Federated Synthetic Data Generation with Stronger Security Guarantees
Ali Reza Ghavamipour (University Medical Center Groningen)
Fatih Turkmen (University Medical Center Groningen)
Rui Wang (Student TU Delft)
K. Liang (TU Delft - Cyber Security)
More Info
expand_more
Other than for strictly personal use, it is not permitted to download, forward or distribute the text or part of it, without the consent of the author(s) and/or copyright holder(s), unless the work is under an open content license such as Creative Commons.
Abstract
Synthetic data generation plays a crucial role in many areas where data is scarce and privacy/confidentiality is a significant concern. Generative Adversarial Networks (GANs), arguably one of the most widely used data synthesis techniques, allow for the training of a model (i.e., generator) that can generate real-looking data by playing a min-max game with a discriminator model. When multiple organizations are reluctant to share their sensitive data, GANs models can be trained in a federated manner, commonly with the use of differential privacy (DP).
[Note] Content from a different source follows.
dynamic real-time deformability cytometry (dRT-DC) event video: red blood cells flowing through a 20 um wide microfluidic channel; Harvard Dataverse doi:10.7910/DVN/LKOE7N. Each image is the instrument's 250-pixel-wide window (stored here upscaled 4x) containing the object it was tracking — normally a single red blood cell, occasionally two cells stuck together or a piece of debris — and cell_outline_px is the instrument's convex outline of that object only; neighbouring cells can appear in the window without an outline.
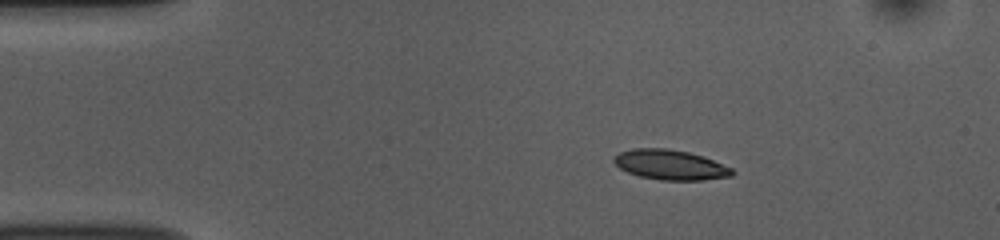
{"species": "common noctule bat (a hibernating species)", "species_latin": "Nyctalus noctula", "temperature_condition": "room temperature", "stored_images_in_passage": 45, "camera_frame_rate_fps": 3000, "um_per_image_px": 0.085, "animal": {"sex": "female", "body_mass_g": 10.0, "forearm_length_mm": 53.1}, "frame": {"image": 1, "passage_image": 1, "time_ms": 0.0, "image_size_px": [1000, 240], "cell_outline_px": [[736, 172], [732, 176], [704, 180], [660, 180], [640, 176], [628, 172], [620, 168], [612, 160], [620, 152], [632, 148], [668, 148], [688, 152], [704, 156], [732, 168]], "centroid_in_image_um": [57.01, 14.01], "position_along_channel_um": 28.0, "area_um2": 20.69}}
In order to achieve a reasonable level of model utility, DP trades privacy exhibiting vulnerability to various attacks (e.g., membership inference attack). In this paper, we propose a hybrid solution, PP-FedGAN, to the asynchronous federated, privacy-preserving training of GANs models by combining the CKKS homomorphic encryption (HE) scheme with differential privacy. The addition of HE results in around 10 seconds of overhead on the client side per round and 115 seconds on the entire training procedure. We also analyze the security of PP-FedGAN under the honest-but-curious security model. Where stronger security guarantees are required, our proposal presents a better alternative to solutions that only employ DP.